[[ INPUT MATERIAL, beginning ]]

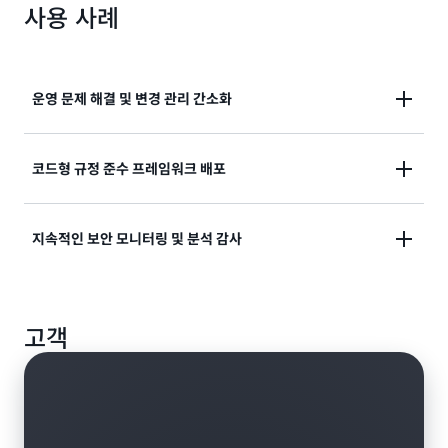
사용 사례
운영 문제 해결 및 변경 관리 간소화
계정에 있는 리소스를 검색하거나 타사 리소스의 구성
코드형 규정 준수 프레임워크 배포
데이터를 AWS Config에 게시하고, 구성을 기록하고, 변
경 사항을 캡처하여 운영 문제를 신속하게 해결합니다.
규정 준수 요구 사항을 AWS Config 규칙으로 코드화하
지속적인 보안 모니터링 및 분석 감사
고 수정 작업을 작성하여 조직 전체의 리소스 구성 평가
구성 기록 모범 사례에 대해 자세히 알아보기
를 자동화합니다.
잠재적 취약성에 대한 리소스 구성을 평가하고 잠재적
고객
인시던트 후 구성 기록을 검토하여 보안 상태를 검사합
코드형 규정 준수에 대해 자세히 알아보기
니다.
취약성 평가에 대해 자세히 알아보기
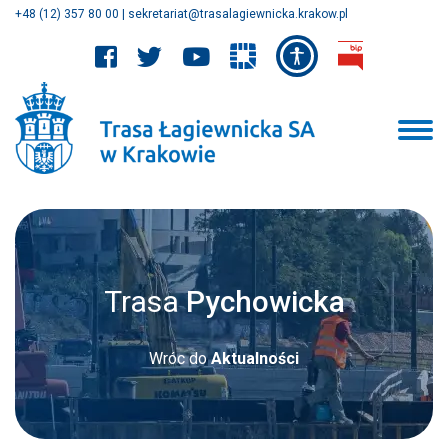
+48 (12) 357 80 00
|
sekretariat@trasalagiewnicka.krakow.pl
Trasa
Pychowicka
Wróc do
Aktualności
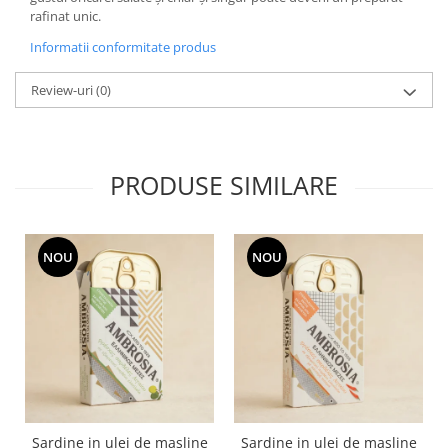
rafinat unic.
Informatii conformitate produs
Review-uri
(0)
PRODUSE SIMILARE
NOU
NOU
Sardine in ulei de masline
Sardine in ulei de masline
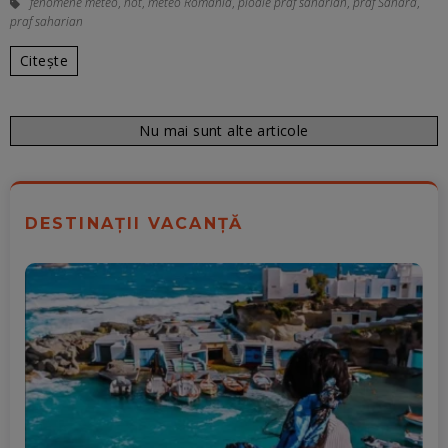
fenomene meteo
,
hot
,
meteo România
,
ploaie praf saharian
,
praf Sahara
,
praf saharian
Citește
Nu mai sunt alte articole
DESTINAȚII VACANȚĂ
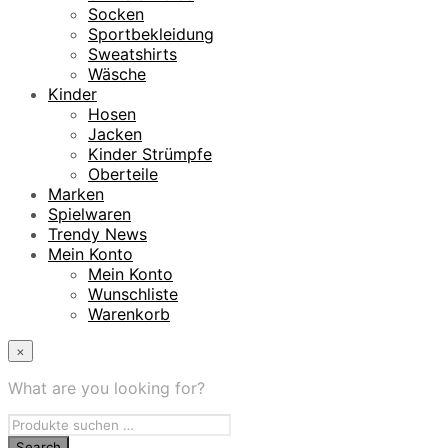
Socken
Sportbekleidung
Sweatshirts
Wäsche
Kinder
Hosen
Jacken
Kinder Strümpfe
Oberteile
Marken
Spielwaren
Trendy News
Mein Konto
Mein Konto
Wunschliste
Warenkorb
×
What are you looking for?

[[ INPUT MATERIAL, end ]]

# [YOUR GOAL]
Repeat each entry exactly as given; no pictures belong in the copy.

# [TASK RESULT]
사용 사례
운영 문제 해결 및 변경 관리 간소화
계정에 있는 리소스를 검색하거나 타사 리소스의 구성
코드형 규정 준수 프레임워크 배포
데이터를 AWS Config에 게시하고, 구성을 기록하고, 변
경 사항을 캡처하여 운영 문제를 신속하게 해결합니다.
규정 준수 요구 사항을 AWS Config 규칙으로 코드화하
지속적인 보안 모니터링 및 분석 감사
고 수정 작업을 작성하여 조직 전체의 리소스 구성 평가
구성 기록 모범 사례에 대해 자세히 알아보기
를 자동화합니다.
잠재적 취약성에 대한 리소스 구성을 평가하고 잠재적
고객
인시던트 후 구성 기록을 검토하여 보안 상태를 검사합
코드형 규정 준수에 대해 자세히 알아보기
니다.
취약성 평가에 대해 자세히 알아보기
+48 (12) 357 80 00
|
sekretariat@trasalagiewnicka.krakow.pl
Trasa
Pychowicka
Wróc do
Aktualności
rafinat unic.
Informatii conformitate produs
Review-uri
(0)
PRODUSE SIMILARE
NOU
NOU
Sardine in ulei de masline
Sardine in ulei de masline
fenomene meteo
,
hot
,
meteo România
,
ploaie praf saharian
,
praf Sahara
,
praf saharian
Citește
Nu mai sunt alte articole
DESTINAȚII VACANȚĂ
Socken
Sportbekleidung
Sweatshirts
Wäsche
Kinder
Hosen
Jacken
Kinder Strümpfe
Oberteile
Marken
Spielwaren
Trendy News
Mein Konto
Mein Konto
Wunschliste
Warenkorb
×
What are you looking for?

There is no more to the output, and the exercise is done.